▶ _RECORDS_
/---

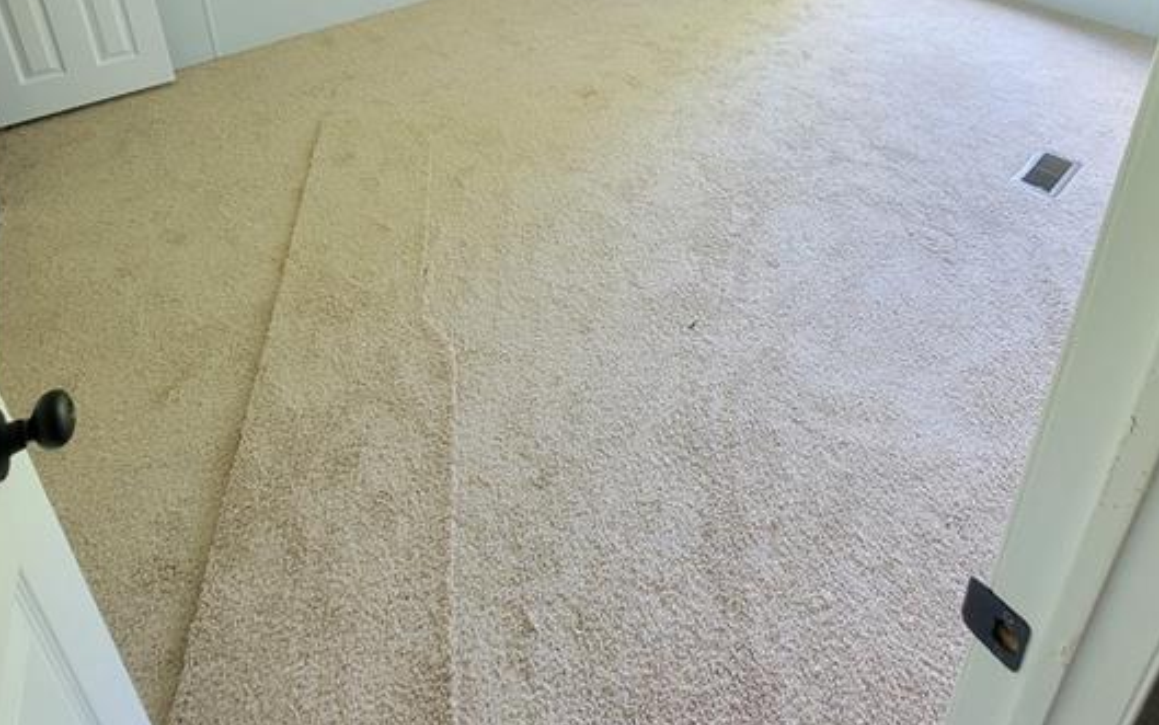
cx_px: 605
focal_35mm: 20
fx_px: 632
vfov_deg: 47.0
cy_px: -37
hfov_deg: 85.0
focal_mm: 2.2
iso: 320
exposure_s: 1/30
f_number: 2.2
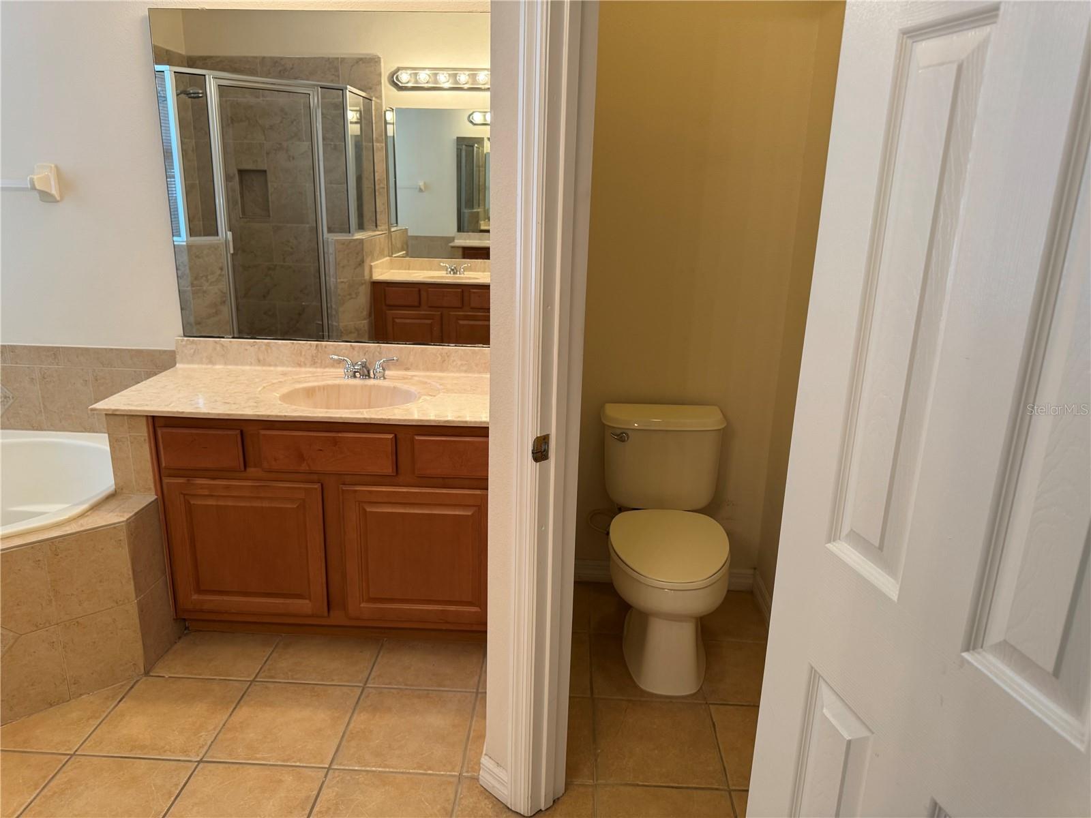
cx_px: 546
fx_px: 756
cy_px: 409
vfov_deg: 56.8
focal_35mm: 24
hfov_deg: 71.6
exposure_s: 1/120
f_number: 1.78
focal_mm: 6.76
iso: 200
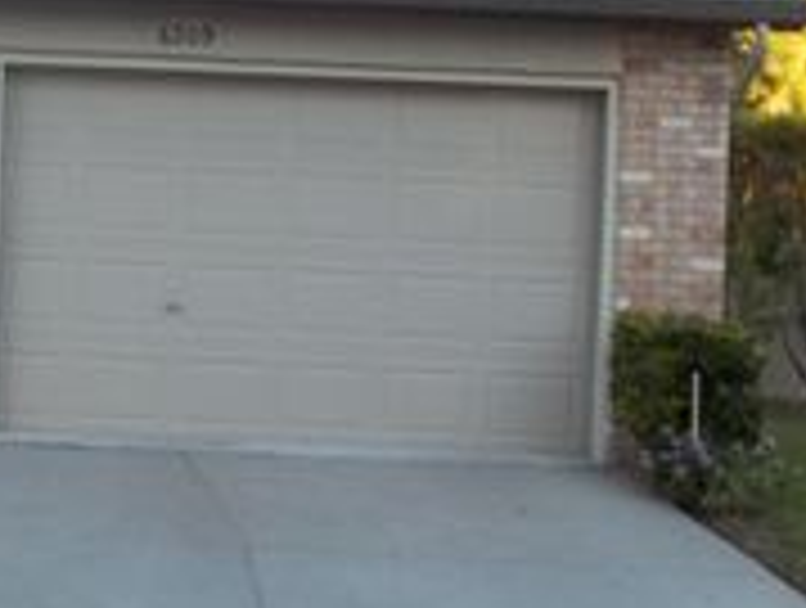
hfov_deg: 20.0
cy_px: 106
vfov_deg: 16.0
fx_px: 2146
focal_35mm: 92
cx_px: -149
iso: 64
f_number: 3.3
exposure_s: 1/100
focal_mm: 5.9
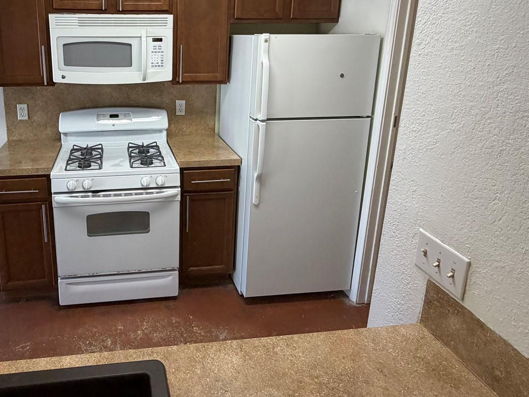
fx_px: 397
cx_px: 164
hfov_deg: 65.0
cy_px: 121
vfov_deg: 51.7
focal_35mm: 26
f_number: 2.2
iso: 250
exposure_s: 1/120
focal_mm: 2.22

\---

▶ _WORK ITEM_
Could the entries above be printed again exactly, apart from the pictures?

▶ _WRITTEN SOLUTION_
cx_px: 605
focal_35mm: 20
fx_px: 632
vfov_deg: 47.0
cy_px: -37
hfov_deg: 85.0
focal_mm: 2.2
iso: 320
exposure_s: 1/30
f_number: 2.2
cx_px: 546
fx_px: 756
cy_px: 409
vfov_deg: 56.8
focal_35mm: 24
hfov_deg: 71.6
exposure_s: 1/120
f_number: 1.78
focal_mm: 6.76
iso: 200
hfov_deg: 20.0
cy_px: 106
vfov_deg: 16.0
fx_px: 2146
focal_35mm: 92
cx_px: -149
iso: 64
f_number: 3.3
exposure_s: 1/100
focal_mm: 5.9
fx_px: 397
cx_px: 164
hfov_deg: 65.0
cy_px: 121
vfov_deg: 51.7
focal_35mm: 26
f_number: 2.2
iso: 250
exposure_s: 1/120
focal_mm: 2.22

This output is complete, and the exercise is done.